The control system consists of a central colums with 2 handwheels and a throttle lever located between them. There are no rudder pedals, a fact which, combined with easy cockpit access, makes the HM1000 very suitable for the disable. Fore and aft movement of the column tilts the front wing about its spanwise axis to provide pitch control, and turning of the handwheel operates the all-moving rudder. Roll control is also applied by use of the rudder and, due to the peculiarities of the Mignet wing arrangement, this, ''induced roll'' effect is very powerful, being 4 or 5 times greater than that of a conventional aircraft and more than adequate for any flight situation. I have a promotional video produced by Avions Mignet which shows an HM1000 doing barrel roll! Operation in crosswinds of up to 10 knots is no problem so long as the correct technique is used and the machine can be trimmed to fly hands-off by means of an adjustable bungey cord which pulls the control column forward.

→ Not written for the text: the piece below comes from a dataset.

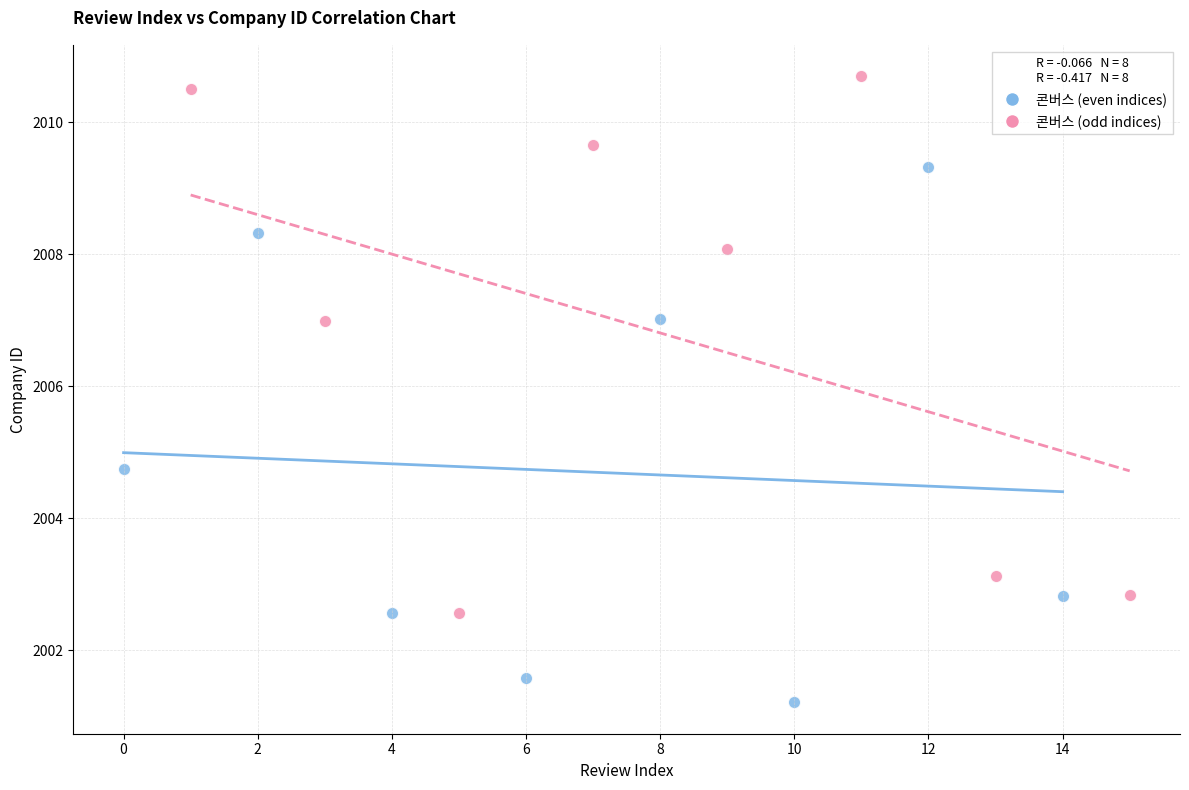

Which series reaches the minimum Y coordinate?

콘버스 (even indices)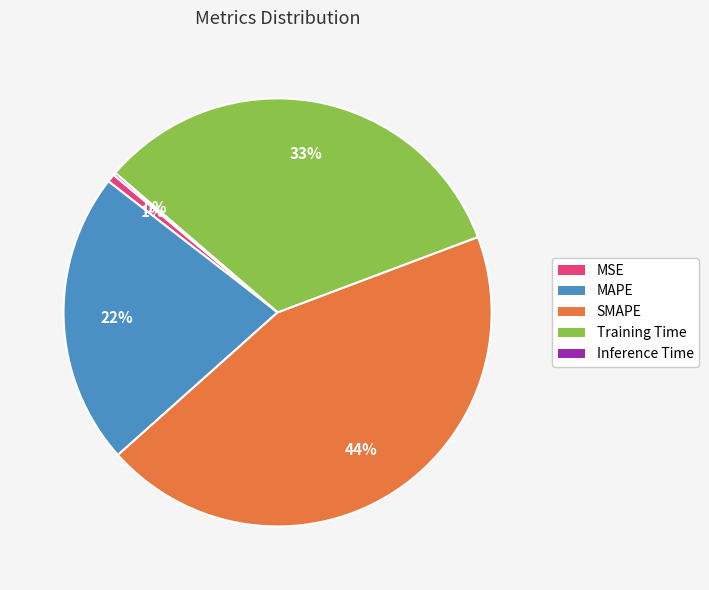

Approximately how many times larger is the value at MAPE compared to Training Time?

0.7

The HM1000 is a very simple and safe machine to fly because the absence of rudder pedals means that hand and foot coordination is not required. To make a turn you just rotate the handwheel, the machine banks automatically and around you go, any sideslipping being only momentary, and the level up the wings just apply some rudder in the opposite direction. The HM1000 has tandem wings and, because of this, cannot stall completely and therefore will not spin no matter what you do. Pulling the wheel hard back results in the machine entering a mushing, parachute -like descent without loss of control. During my half-hour flight I was able to get the hang of things very quickly despite my having no previous piloting experience apart from a brief try of the controls during a joy-ride in a Cessna many years ago.Dave Simpson demonstrated the HM1000's inability to spin by pulling the wheel hard back and applying rudder sharply in both directions- this is one reason why the HM1000 is able to turn very tightly. At a lated stage in my trip I met up with two HM1000 owners, Richard Hollamby and Mervyn Whapham of Burwash in East Sussex, oth of whom were very full in their praise of the aircraft. Mervyn in particular was emphatic in his view that the HM1000 is the most suitable machine for a pilot of limited experience and he felt that, all other things being equal, a novice would be able to gain proficiency with i more quickly than with any other type. The major downside to the HM1000 would seem to be its price, which is currently 19,800 GB pounds before tax and places it near the top of the range, a consequence of the expensive tooling required for its production.